## Exercise requirements
Rewrite all of the data below, renaming every "bounding box" as "box coordinates" and leaving everything else unchanged.

Layout region data
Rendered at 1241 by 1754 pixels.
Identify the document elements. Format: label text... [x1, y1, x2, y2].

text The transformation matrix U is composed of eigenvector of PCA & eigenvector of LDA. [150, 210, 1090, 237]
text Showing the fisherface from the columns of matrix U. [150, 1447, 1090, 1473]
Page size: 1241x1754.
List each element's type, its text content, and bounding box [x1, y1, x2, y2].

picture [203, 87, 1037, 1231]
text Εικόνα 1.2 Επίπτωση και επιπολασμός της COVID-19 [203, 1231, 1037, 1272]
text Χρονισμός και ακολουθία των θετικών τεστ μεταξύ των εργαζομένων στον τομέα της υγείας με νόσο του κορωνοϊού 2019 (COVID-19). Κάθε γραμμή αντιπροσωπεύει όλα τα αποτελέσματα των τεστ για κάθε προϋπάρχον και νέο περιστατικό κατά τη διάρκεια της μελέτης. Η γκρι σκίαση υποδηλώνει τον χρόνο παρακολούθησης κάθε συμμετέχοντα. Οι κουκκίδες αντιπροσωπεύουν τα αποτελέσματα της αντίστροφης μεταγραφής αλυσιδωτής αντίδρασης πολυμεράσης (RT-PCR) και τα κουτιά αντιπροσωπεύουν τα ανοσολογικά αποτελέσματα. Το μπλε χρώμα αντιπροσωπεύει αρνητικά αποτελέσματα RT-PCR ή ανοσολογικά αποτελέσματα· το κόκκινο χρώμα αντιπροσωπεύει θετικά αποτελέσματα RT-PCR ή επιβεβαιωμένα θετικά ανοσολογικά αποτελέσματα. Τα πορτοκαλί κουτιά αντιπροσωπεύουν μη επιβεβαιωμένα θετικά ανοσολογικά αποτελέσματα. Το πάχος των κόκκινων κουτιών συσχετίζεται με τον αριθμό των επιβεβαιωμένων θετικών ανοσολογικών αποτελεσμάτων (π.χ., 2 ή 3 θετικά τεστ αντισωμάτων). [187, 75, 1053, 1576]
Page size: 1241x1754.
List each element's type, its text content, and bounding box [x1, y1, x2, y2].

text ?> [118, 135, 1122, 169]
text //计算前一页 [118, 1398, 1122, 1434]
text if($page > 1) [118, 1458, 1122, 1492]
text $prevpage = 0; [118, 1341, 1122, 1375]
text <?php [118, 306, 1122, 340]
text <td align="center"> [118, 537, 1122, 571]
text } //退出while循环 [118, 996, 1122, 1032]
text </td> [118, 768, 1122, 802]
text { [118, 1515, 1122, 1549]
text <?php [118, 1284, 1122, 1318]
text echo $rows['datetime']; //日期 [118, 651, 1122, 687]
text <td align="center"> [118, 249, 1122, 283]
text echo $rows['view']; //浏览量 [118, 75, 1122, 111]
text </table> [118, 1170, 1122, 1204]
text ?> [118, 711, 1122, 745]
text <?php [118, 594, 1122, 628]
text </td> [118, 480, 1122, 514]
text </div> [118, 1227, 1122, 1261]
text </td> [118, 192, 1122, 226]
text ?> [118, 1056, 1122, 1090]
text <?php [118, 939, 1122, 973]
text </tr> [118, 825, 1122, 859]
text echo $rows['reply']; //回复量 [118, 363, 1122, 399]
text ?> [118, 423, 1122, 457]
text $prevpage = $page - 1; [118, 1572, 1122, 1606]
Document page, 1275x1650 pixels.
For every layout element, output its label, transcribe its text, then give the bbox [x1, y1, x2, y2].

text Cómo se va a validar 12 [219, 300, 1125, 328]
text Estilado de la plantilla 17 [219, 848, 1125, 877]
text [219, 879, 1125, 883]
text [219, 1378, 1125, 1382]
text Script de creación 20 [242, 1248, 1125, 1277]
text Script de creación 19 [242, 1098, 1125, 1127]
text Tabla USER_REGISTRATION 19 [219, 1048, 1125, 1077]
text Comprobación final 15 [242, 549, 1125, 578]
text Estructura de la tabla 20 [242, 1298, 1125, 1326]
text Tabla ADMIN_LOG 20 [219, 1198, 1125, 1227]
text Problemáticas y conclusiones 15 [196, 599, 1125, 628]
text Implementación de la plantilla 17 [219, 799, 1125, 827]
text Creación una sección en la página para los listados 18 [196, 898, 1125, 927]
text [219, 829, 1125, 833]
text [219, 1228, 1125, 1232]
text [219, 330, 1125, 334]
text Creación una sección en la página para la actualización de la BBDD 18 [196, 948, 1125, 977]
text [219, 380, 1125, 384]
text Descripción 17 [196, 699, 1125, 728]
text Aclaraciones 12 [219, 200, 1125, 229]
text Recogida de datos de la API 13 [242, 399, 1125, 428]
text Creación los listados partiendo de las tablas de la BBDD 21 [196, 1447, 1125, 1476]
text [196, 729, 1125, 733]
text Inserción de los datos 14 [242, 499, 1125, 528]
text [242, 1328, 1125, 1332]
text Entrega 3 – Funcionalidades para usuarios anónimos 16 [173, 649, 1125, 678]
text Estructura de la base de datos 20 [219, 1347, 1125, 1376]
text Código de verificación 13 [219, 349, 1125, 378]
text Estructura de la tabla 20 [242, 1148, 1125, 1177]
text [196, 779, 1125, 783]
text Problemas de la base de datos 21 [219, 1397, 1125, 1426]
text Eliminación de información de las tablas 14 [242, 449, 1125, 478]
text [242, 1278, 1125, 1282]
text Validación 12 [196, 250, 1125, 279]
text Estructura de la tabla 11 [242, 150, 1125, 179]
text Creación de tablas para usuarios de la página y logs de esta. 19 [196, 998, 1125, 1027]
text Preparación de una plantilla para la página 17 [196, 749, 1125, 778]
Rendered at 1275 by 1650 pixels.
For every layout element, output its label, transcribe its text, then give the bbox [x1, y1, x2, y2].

## Answer to this exercise
Rendered at 1241 by 1754 pixels.
Identify the document elements. Format: label text... [x1, y1, x2, y2].

text The transformation matrix U is composed of eigenvector of PCA & eigenvector of LDA. [150, 210, 1090, 237]
text Showing the fisherface from the columns of matrix U. [150, 1447, 1090, 1473]
Page size: 1241x1754.
List each element's type, its text content, and box coordinates [x1, y1, x2, y2].

picture [203, 87, 1037, 1231]
text Εικόνα 1.2 Επίπτωση και επιπολασμός της COVID-19 [203, 1231, 1037, 1272]
text Χρονισμός και ακολουθία των θετικών τεστ μεταξύ των εργαζομένων στον τομέα της υγείας με νόσο του κορωνοϊού 2019 (COVID-19). Κάθε γραμμή αντιπροσωπεύει όλα τα αποτελέσματα των τεστ για κάθε προϋπάρχον και νέο περιστατικό κατά τη διάρκεια της μελέτης. Η γκρι σκίαση υποδηλώνει τον χρόνο παρακολούθησης κάθε συμμετέχοντα. Οι κουκκίδες αντιπροσωπεύουν τα αποτελέσματα της αντίστροφης μεταγραφής αλυσιδωτής αντίδρασης πολυμεράσης (RT-PCR) και τα κουτιά αντιπροσωπεύουν τα ανοσολογικά αποτελέσματα. Το μπλε χρώμα αντιπροσωπεύει αρνητικά αποτελέσματα RT-PCR ή ανοσολογικά αποτελέσματα· το κόκκινο χρώμα αντιπροσωπεύει θετικά αποτελέσματα RT-PCR ή επιβεβαιωμένα θετικά ανοσολογικά αποτελέσματα. Τα πορτοκαλί κουτιά αντιπροσωπεύουν μη επιβεβαιωμένα θετικά ανοσολογικά αποτελέσματα. Το πάχος των κόκκινων κουτιών συσχετίζεται με τον αριθμό των επιβεβαιωμένων θετικών ανοσολογικών αποτελεσμάτων (π.χ., 2 ή 3 θετικά τεστ αντισωμάτων). [187, 75, 1053, 1576]
Page size: 1241x1754.
List each element's type, its text content, and box coordinates [x1, y1, x2, y2].

text ?> [118, 135, 1122, 169]
text //计算前一页 [118, 1398, 1122, 1434]
text if($page > 1) [118, 1458, 1122, 1492]
text $prevpage = 0; [118, 1341, 1122, 1375]
text <?php [118, 306, 1122, 340]
text <td align="center"> [118, 537, 1122, 571]
text } //退出while循环 [118, 996, 1122, 1032]
text </td> [118, 768, 1122, 802]
text { [118, 1515, 1122, 1549]
text <?php [118, 1284, 1122, 1318]
text echo $rows['datetime']; //日期 [118, 651, 1122, 687]
text <td align="center"> [118, 249, 1122, 283]
text echo $rows['view']; //浏览量 [118, 75, 1122, 111]
text </table> [118, 1170, 1122, 1204]
text ?> [118, 711, 1122, 745]
text <?php [118, 594, 1122, 628]
text </td> [118, 480, 1122, 514]
text </div> [118, 1227, 1122, 1261]
text </td> [118, 192, 1122, 226]
text ?> [118, 1056, 1122, 1090]
text <?php [118, 939, 1122, 973]
text </tr> [118, 825, 1122, 859]
text echo $rows['reply']; //回复量 [118, 363, 1122, 399]
text ?> [118, 423, 1122, 457]
text $prevpage = $page - 1; [118, 1572, 1122, 1606]
Document page, 1275x1650 pixels.
For every layout element, output its label, transcribe its text, then give the bbox [x1, y1, x2, y2].

text Cómo se va a validar 12 [219, 300, 1125, 328]
text Estilado de la plantilla 17 [219, 848, 1125, 877]
text [219, 879, 1125, 883]
text [219, 1378, 1125, 1382]
text Script de creación 20 [242, 1248, 1125, 1277]
text Script de creación 19 [242, 1098, 1125, 1127]
text Tabla USER_REGISTRATION 19 [219, 1048, 1125, 1077]
text Comprobación final 15 [242, 549, 1125, 578]
text Estructura de la tabla 20 [242, 1298, 1125, 1326]
text Tabla ADMIN_LOG 20 [219, 1198, 1125, 1227]
text Problemáticas y conclusiones 15 [196, 599, 1125, 628]
text Implementación de la plantilla 17 [219, 799, 1125, 827]
text Creación una sección en la página para los listados 18 [196, 898, 1125, 927]
text [219, 829, 1125, 833]
text [219, 1228, 1125, 1232]
text [219, 330, 1125, 334]
text Creación una sección en la página para la actualización de la BBDD 18 [196, 948, 1125, 977]
text [219, 380, 1125, 384]
text Descripción 17 [196, 699, 1125, 728]
text Aclaraciones 12 [219, 200, 1125, 229]
text Recogida de datos de la API 13 [242, 399, 1125, 428]
text Creación los listados partiendo de las tablas de la BBDD 21 [196, 1447, 1125, 1476]
text [196, 729, 1125, 733]
text Inserción de los datos 14 [242, 499, 1125, 528]
text [242, 1328, 1125, 1332]
text Entrega 3 – Funcionalidades para usuarios anónimos 16 [173, 649, 1125, 678]
text Estructura de la base de datos 20 [219, 1347, 1125, 1376]
text Código de verificación 13 [219, 349, 1125, 378]
text Estructura de la tabla 20 [242, 1148, 1125, 1177]
text [196, 779, 1125, 783]
text Problemas de la base de datos 21 [219, 1397, 1125, 1426]
text Eliminación de información de las tablas 14 [242, 449, 1125, 478]
text [242, 1278, 1125, 1282]
text Validación 12 [196, 250, 1125, 279]
text Estructura de la tabla 11 [242, 150, 1125, 179]
text Creación de tablas para usuarios de la página y logs de esta. 19 [196, 998, 1125, 1027]
text Preparación de una plantilla para la página 17 [196, 749, 1125, 778]
Rendered at 1275 by 1650 pixels.
For every layout element, output its label, transcribe its text, then give the bbox [x1, y1, x2, y2].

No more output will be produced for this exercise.